[[ Records for this exercise open ]]

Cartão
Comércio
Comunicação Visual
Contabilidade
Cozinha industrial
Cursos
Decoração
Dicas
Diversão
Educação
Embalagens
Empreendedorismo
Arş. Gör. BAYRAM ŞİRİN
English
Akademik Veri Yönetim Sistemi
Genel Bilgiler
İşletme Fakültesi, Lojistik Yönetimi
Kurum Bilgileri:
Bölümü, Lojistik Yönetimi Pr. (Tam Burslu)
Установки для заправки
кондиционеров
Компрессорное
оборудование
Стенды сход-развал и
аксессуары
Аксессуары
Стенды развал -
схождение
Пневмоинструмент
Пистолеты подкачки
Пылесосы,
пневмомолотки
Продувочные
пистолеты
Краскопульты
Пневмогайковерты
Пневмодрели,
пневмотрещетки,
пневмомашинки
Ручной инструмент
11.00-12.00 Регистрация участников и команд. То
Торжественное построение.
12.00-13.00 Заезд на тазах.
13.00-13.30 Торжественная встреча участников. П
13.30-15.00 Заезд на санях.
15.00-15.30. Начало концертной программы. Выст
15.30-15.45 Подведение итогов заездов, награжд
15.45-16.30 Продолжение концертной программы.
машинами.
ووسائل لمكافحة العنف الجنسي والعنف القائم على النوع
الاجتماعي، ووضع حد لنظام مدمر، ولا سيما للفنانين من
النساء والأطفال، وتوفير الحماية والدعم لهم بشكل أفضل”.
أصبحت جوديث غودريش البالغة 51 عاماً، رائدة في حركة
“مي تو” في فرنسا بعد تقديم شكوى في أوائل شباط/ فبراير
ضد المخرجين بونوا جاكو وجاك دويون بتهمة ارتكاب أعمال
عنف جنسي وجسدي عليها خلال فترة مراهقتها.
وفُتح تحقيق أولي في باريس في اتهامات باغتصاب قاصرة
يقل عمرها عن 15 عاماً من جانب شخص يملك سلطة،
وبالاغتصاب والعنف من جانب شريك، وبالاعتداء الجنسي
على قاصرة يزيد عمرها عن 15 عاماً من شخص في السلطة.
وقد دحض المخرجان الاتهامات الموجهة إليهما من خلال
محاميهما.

[[ Records for this exercise closed ]]
[[ Records for this exercise open ]]

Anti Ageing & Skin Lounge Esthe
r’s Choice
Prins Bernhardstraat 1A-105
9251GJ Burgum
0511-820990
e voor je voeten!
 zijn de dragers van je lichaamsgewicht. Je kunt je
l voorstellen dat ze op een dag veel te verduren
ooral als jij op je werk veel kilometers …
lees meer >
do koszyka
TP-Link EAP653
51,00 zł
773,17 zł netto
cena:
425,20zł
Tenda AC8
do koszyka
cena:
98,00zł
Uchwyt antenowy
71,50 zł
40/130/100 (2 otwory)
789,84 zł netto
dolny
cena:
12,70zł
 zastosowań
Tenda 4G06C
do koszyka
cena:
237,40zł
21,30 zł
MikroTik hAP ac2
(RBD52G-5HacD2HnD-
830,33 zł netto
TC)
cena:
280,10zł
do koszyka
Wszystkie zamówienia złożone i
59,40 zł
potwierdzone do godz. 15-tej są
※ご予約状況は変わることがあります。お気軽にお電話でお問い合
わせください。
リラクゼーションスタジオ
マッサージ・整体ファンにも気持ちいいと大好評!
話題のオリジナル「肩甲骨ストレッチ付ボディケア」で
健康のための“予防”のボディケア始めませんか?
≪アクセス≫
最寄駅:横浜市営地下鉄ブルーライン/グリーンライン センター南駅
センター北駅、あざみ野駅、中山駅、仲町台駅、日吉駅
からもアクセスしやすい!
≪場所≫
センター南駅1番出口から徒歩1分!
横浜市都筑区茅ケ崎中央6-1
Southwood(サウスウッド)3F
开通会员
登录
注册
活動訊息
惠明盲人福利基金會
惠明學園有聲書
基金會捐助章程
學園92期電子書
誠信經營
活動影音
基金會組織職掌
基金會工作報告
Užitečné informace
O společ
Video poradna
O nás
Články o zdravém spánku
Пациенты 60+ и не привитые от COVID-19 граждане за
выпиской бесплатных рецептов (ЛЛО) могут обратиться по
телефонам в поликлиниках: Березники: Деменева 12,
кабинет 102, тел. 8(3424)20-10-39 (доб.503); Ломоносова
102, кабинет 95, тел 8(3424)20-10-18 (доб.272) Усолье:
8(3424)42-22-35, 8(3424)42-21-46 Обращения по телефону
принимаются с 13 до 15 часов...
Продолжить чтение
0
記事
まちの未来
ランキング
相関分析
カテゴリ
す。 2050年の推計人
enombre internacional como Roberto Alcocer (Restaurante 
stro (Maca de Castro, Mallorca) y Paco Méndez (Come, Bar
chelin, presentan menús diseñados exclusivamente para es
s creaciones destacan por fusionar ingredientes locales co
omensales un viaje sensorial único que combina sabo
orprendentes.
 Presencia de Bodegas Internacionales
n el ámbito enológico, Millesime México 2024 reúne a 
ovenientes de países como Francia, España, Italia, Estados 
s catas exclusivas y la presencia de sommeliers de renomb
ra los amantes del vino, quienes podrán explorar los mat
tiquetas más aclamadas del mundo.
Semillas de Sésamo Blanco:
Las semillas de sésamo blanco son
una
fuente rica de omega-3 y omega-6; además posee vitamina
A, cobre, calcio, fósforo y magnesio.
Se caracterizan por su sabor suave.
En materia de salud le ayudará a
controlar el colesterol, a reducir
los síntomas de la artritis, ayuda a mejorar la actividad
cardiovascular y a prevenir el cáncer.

[[ Records for this exercise closed ]]
[[ Records for this exercise open ]]

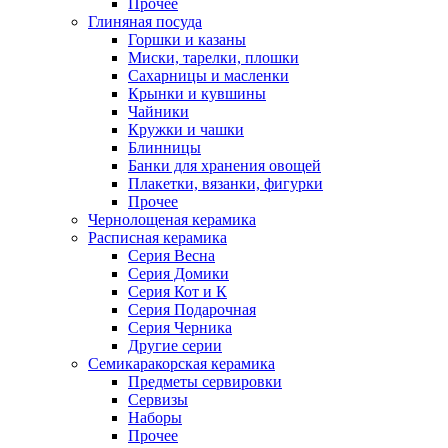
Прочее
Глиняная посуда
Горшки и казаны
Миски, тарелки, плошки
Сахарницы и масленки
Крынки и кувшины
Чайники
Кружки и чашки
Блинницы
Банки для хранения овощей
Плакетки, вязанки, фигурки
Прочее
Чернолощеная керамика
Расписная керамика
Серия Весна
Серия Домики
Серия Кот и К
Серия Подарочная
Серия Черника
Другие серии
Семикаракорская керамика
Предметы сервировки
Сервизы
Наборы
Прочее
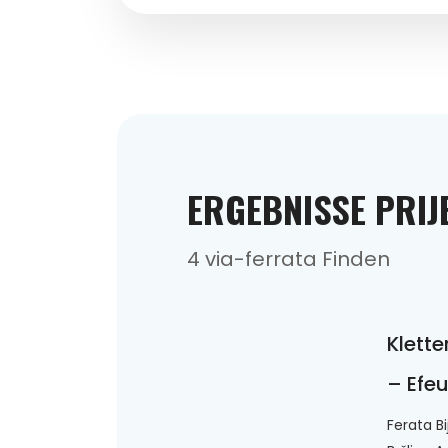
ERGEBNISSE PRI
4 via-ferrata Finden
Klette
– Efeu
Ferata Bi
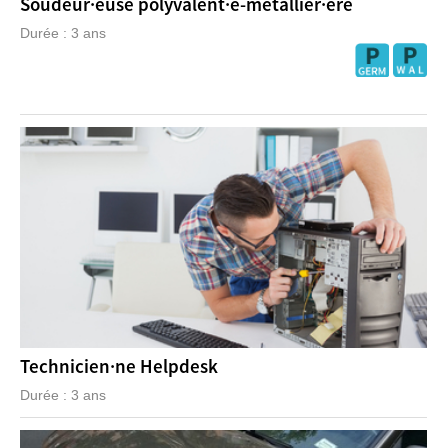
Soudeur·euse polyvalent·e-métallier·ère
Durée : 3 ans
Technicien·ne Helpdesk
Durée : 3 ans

[[ Records for this exercise closed ]]

Task: I'd like the lines above from the one with "Genel Bilgiler" up to and including the one with "13.00-13.30 Торжественная встреча" copied exactly, with no other lines.

The completed task:
Genel Bilgiler
İşletme Fakültesi, Lojistik Yönetimi
Kurum Bilgileri:
Bölümü, Lojistik Yönetimi Pr. (Tam Burslu)
Установки для заправки
кондиционеров
Компрессорное
оборудование
Стенды сход-развал и
аксессуары
Аксессуары
Стенды развал -
схождение
Пневмоинструмент
Пистолеты подкачки
Пылесосы,
пневмомолотки
Продувочные
пистолеты
Краскопульты
Пневмогайковерты
Пневмодрели,
пневмотрещетки,
пневмомашинки
Ручной инструмент
11.00-12.00 Регистрация участников и команд. То
Торжественное построение.
12.00-13.00 Заезд на тазах.
13.00-13.30 Торжественная встреча участников. П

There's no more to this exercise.